Para just went on another binge and Banned B27 and BrainOnSigs. They were long timers and well liked by all... except Para that is... Para doesnt like anyone more flashy, more popular, more wealthy, more educated, more skilled, etc. He banned the guy that started 2aforum because he liked to tell of the famous people he meets in his work, so Para smarted of to him and called him a bragart. There was a reply and that was enough reason for Para to ban him. BrainOnSigs is an excellent photographer and enjoyed sharing his wildlife pics... Para likes to bait people into getting banned. It's a game to him to try to stay the most popular poster there.

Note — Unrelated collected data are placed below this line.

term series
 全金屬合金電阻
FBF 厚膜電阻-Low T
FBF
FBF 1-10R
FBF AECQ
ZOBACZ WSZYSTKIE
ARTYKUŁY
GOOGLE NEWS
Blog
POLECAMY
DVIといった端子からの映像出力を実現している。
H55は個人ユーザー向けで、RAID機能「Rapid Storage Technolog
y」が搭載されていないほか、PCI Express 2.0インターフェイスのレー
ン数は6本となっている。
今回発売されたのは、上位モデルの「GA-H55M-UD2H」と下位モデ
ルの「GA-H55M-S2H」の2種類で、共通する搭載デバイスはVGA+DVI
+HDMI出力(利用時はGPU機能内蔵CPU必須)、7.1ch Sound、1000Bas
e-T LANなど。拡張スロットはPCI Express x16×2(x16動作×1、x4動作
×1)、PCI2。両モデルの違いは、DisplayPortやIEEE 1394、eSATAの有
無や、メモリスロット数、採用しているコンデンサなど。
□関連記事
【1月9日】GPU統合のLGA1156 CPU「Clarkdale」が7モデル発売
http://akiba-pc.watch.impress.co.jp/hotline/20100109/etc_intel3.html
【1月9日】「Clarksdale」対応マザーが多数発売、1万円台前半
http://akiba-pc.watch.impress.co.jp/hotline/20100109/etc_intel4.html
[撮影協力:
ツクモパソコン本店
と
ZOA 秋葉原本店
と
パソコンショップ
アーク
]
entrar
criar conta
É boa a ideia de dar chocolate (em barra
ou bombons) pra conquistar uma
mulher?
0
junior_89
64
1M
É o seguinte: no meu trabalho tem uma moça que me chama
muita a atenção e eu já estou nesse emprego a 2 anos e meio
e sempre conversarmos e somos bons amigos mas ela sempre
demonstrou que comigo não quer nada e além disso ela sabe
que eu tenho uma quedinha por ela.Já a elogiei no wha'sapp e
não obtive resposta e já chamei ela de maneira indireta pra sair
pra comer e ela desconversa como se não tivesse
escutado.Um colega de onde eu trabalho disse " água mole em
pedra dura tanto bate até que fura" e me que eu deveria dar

Not a very nice way to behave. But it's his site.

Sometimes you will not be allowed there if your IP address shows up as the same as a banned user had. This can happen if you use the same ISP as the other fellow, I believe.


----------



## falshman70 (Jul 13, 2006)

"Sometimes you will not be allowed there if your IP address shows up as the same as a banned user had. This can happen if you use the same ISP as the other fellow, I believe."

That's interesting, Tex. In June I suddenly stopped being able to log on from my vacation place in SC, but I'm fine from my home web address. In SC I get a message the says IP addesss xxxxx.xxxx is banned. Weird. But I think your explanation must be the correct one. I'm paying for someone else PO'ing Para.


----------



## Mike Barham (Mar 30, 2006)

Let's not let this drift into a thread that bashes another forum.


----------



## standerson (Sep 22, 2006)

Sigforum is/was a very good forum to get information on Sigs.

There has been a large number of long time members who have recently been shown the door by one of the Mods.

Word of caution: Be careful about what you say and who you say it to.

Enjoy.


----------



## Growler67 (Sep 8, 2008)

standerson said:


> Word of caution: Be careful about what you say and who you say it to.


Goes for any board where one joins as a guest in somebody elses house.


----------



## standerson (Sep 22, 2006)

Growler67 said:


> Goes for any board where one joins as a guest in somebody elses house.


True but more so there than any other board I've been on.


----------